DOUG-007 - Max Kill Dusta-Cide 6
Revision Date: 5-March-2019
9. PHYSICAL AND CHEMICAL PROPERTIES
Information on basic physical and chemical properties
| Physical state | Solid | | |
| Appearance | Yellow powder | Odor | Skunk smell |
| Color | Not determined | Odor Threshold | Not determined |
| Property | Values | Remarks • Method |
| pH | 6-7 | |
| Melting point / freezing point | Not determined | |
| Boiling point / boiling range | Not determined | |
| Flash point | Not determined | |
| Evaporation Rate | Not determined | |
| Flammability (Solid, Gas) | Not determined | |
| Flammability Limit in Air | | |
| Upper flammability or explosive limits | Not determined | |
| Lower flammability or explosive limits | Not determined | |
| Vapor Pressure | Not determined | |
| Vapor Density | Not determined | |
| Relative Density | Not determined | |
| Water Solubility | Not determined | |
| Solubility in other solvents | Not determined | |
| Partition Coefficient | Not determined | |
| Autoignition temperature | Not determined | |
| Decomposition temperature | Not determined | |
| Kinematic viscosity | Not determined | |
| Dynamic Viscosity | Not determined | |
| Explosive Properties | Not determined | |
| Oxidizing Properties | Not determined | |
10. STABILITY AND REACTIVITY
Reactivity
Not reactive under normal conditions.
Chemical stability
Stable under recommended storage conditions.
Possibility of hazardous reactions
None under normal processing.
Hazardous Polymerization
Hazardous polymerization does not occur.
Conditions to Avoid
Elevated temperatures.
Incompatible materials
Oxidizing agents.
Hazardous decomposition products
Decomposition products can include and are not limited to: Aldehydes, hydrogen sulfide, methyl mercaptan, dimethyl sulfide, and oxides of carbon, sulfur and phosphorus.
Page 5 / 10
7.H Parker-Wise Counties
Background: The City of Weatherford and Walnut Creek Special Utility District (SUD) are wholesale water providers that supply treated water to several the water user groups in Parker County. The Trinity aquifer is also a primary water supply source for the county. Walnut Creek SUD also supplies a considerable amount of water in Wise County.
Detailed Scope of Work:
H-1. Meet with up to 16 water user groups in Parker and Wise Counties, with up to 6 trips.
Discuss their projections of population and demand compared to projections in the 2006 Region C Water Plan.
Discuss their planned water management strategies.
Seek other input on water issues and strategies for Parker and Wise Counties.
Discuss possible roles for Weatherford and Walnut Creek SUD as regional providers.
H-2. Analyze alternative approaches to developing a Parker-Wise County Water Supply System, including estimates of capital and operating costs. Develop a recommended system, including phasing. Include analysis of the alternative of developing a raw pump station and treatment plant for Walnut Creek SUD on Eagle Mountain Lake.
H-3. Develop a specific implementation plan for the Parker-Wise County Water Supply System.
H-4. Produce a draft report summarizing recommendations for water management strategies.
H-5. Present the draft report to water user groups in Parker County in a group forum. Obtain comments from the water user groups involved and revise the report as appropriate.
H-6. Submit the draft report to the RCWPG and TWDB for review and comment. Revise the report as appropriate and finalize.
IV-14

> _Task item_: Copy out all of the listing, exactly as it reads.

> _Answer box_:
DOUG-007 - Max Kill Dusta-Cide 6
Revision Date: 5-March-2019
9. PHYSICAL AND CHEMICAL PROPERTIES
Information on basic physical and chemical properties
| Physical state | Solid | | |
| Appearance | Yellow powder | Odor | Skunk smell |
| Color | Not determined | Odor Threshold | Not determined |
| Property | Values | Remarks • Method |
| pH | 6-7 | |
| Melting point / freezing point | Not determined | |
| Boiling point / boiling range | Not determined | |
| Flash point | Not determined | |
| Evaporation Rate | Not determined | |
| Flammability (Solid, Gas) | Not determined | |
| Flammability Limit in Air | | |
| Upper flammability or explosive limits | Not determined | |
| Lower flammability or explosive limits | Not determined | |
| Vapor Pressure | Not determined | |
| Vapor Density | Not determined | |
| Relative Density | Not determined | |
| Water Solubility | Not determined | |
| Solubility in other solvents | Not determined | |
| Partition Coefficient | Not determined | |
| Autoignition temperature | Not determined | |
| Decomposition temperature | Not determined | |
| Kinematic viscosity | Not determined | |
| Dynamic Viscosity | Not determined | |
| Explosive Properties | Not determined | |
| Oxidizing Properties | Not determined | |
10. STABILITY AND REACTIVITY
Reactivity
Not reactive under normal conditions.
Chemical stability
Stable under recommended storage conditions.
Possibility of hazardous reactions
None under normal processing.
Hazardous Polymerization
Hazardous polymerization does not occur.
Conditions to Avoid
Elevated temperatures.
Incompatible materials
Oxidizing agents.
Hazardous decomposition products
Decomposition products can include and are not limited to: Aldehydes, hydrogen sulfide, methyl mercaptan, dimethyl sulfide, and oxides of carbon, sulfur and phosphorus.
Page 5 / 10
7.H Parker-Wise Counties
Background: The City of Weatherford and Walnut Creek Special Utility District (SUD) are wholesale water providers that supply treated water to several the water user groups in Parker County. The Trinity aquifer is also a primary water supply source for the county. Walnut Creek SUD also supplies a considerable amount of water in Wise County.
Detailed Scope of Work:
H-1. Meet with up to 16 water user groups in Parker and Wise Counties, with up to 6 trips.
Discuss their projections of population and demand compared to projections in the 2006 Region C Water Plan.
Discuss their planned water management strategies.
Seek other input on water issues and strategies for Parker and Wise Counties.
Discuss possible roles for Weatherford and Walnut Creek SUD as regional providers.
H-2. Analyze alternative approaches to developing a Parker-Wise County Water Supply System, including estimates of capital and operating costs. Develop a recommended system, including phasing. Include analysis of the alternative of developing a raw pump station and treatment plant for Walnut Creek SUD on Eagle Mountain Lake.
H-3. Develop a specific implementation plan for the Parker-Wise County Water Supply System.
H-4. Produce a draft report summarizing recommendations for water management strategies.
H-5. Present the draft report to water user groups in Parker County in a group forum. Obtain comments from the water user groups involved and revise the report as appropriate.
H-6. Submit the draft report to the RCWPG and TWDB for review and comment. Revise the report as appropriate and finalize.
IV-14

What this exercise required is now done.